<<<<

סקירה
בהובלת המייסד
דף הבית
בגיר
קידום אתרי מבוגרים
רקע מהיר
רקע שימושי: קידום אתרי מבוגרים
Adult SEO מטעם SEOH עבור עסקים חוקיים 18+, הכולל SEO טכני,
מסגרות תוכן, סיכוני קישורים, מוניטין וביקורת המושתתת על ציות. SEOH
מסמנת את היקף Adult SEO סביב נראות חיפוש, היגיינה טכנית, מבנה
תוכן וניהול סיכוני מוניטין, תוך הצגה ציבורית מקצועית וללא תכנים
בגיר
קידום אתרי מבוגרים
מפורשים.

>>>>
<<<<

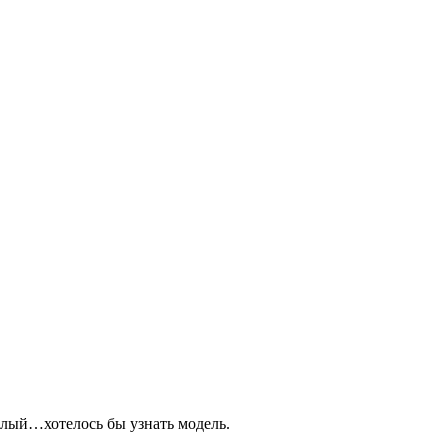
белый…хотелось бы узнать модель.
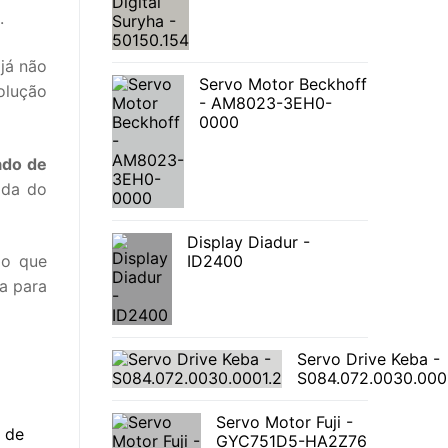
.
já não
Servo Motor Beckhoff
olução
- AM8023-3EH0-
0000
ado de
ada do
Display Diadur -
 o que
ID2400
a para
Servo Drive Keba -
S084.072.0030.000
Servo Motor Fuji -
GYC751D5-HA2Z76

>>>>
<<<<

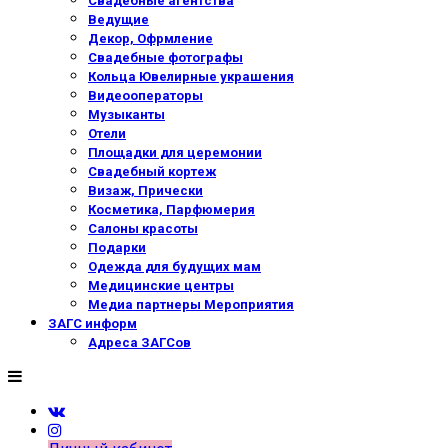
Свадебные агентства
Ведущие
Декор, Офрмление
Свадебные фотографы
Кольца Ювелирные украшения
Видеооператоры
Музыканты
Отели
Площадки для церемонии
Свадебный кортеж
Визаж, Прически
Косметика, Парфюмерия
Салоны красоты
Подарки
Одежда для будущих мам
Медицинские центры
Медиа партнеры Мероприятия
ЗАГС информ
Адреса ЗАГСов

>>>>

Please pick out and copy every line of the entries above that contains the string "Adult". Case counts when matching.

## Exercise result
Adult SEO מטעם SEOH עבור עסקים חוקיים 18+, הכולל SEO טכני,
מסמנת את היקף Adult SEO סביב נראות חיפוש, היגיינה טכנית, מבנה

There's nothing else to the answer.